*** Opening of Input records ***
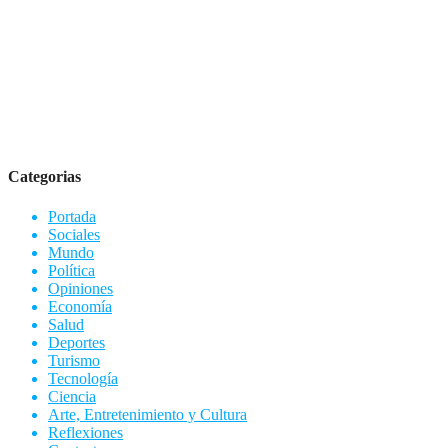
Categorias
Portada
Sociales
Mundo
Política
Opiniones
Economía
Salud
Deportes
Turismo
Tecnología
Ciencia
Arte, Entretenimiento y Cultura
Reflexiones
*** Close of Input records ***
Repeat the records above exactly, without pictures.

• Output for this exercise:
Categorias
Portada
Sociales
Mundo
Política
Opiniones
Economía
Salud
Deportes
Turismo
Tecnología
Ciencia
Arte, Entretenimiento y Cultura
Reflexiones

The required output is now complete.